Macron dürfte auch auf eine stärkere Regulierung der US-Tech-Giganten dringen. Er hat angekündigt, ein "europäisches Metaversum" schaffen zu wollen, um mit dem von Facebook zu konkurrieren.

Das westliche Bündnis

Le Pen: Sie will Frankreich aus dem integrierten Kommando des transatlantischen Militärbündnisses Nato herausziehen. Das würde die westliche Sicherheitsarchitektur, die nach dem Kalten Krieg etabliert wurde, infrage stellen. Ihre Gegner werfen ihr vor, der Führung in Moskau zu nahe zu stehen. Ihre Partei erhielt 2014 einen Kredit von einer russischen Bank. Kurz vor den Wahlen 2017 wurde sie vom russischen Präsidenten Wladimir Putin im Kreml empfangen. Sie hat den Einmarsch Russlands in die Ukraine zwar verurteilt. Zugleich sagt sie aber auch, Moskau könnte nach dem Krieg wieder ein Verbündeter sein.
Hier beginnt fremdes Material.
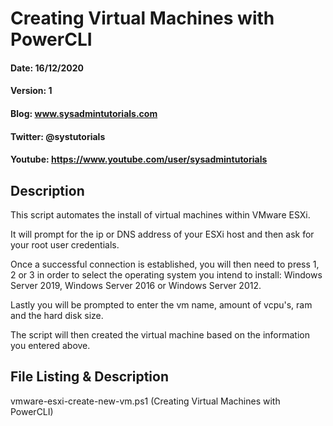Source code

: # Creating Virtual Machines with PowerCLI
#### Date: 16/12/2020
#### Version: 1
#### Blog: www.sysadmintutorials.com
#### Twitter: @systutorials
#### Youtube: https://www.youtube.com/user/sysadmintutorials


## Description

This script automates the install of virtual machines within VMware ESXi.

It will prompt for the ip or DNS address of your ESXi host and then ask for your root user credentials.

Once a successful connection is established, you will then need to press 1, 2 or 3 in order to select the operating system you intend to install: Windows Server 2019, Windows Server 2016 or Windows Server 2012.

Lastly you will be prompted to enter the vm name, amount of vcpu's, ram and the hard disk size.

The script will then created the virtual machine based on the information you entered above.

## File Listing & Description
vmware-esxi-create-new-vm.ps1 (Creating Virtual Machines with PowerCLI)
In einem Interview mit der Nachrichtenagentur Reuters sagte Le Pen, sie werde eine Außenpolitik mit gleicher Distanz zu Washington und Moskau verfolgen. Auf die Frage, ob sie eine Botschaft an Frankreichs traditionelle Verbündete Großbritannien und die USA habe, antwortete sie: "Lasst die vorgefassten Meinungen über mich fallen."

Macron: 2019 sorgte er im gesamten transatlantischen Bündnis und insbesondere in Osteuropa und Deutschland für Aufregung, als er die Nato als "hirntot" bezeichnete. Der russische Einmarsch in der Ukraine habe diese aber "wieder zum Leben erweckt", sagt er nun. Nichtsdestotrotz dürfte er versuchen, die Europäer in Sachen Sicherheit weniger abhängig vom US-Militär zu machen.

Macron drängt die EU dazu, sich stärker auf den indopazifischen Raum und den wachsenden Einfluss Chinas in dieser Region zu konzentrieren. Auch geriet er mit den Regierungen in Washington, London und Canberra aneinander, nachdem Australien ein umfangreiches U-Boot-Geschäft mit Frankreich aufgekündigt hatte. Zurückhaltend ist er in der Frage, ob er mit dem neuen Sicherheitsbündnis zwischen den USA, Großbritannien und Australien - Aukus genannt - gegen China zusammenarbeiten oder die EU zu einer eigenständigen Politik gegenüber der Volksrepublik bewegen will.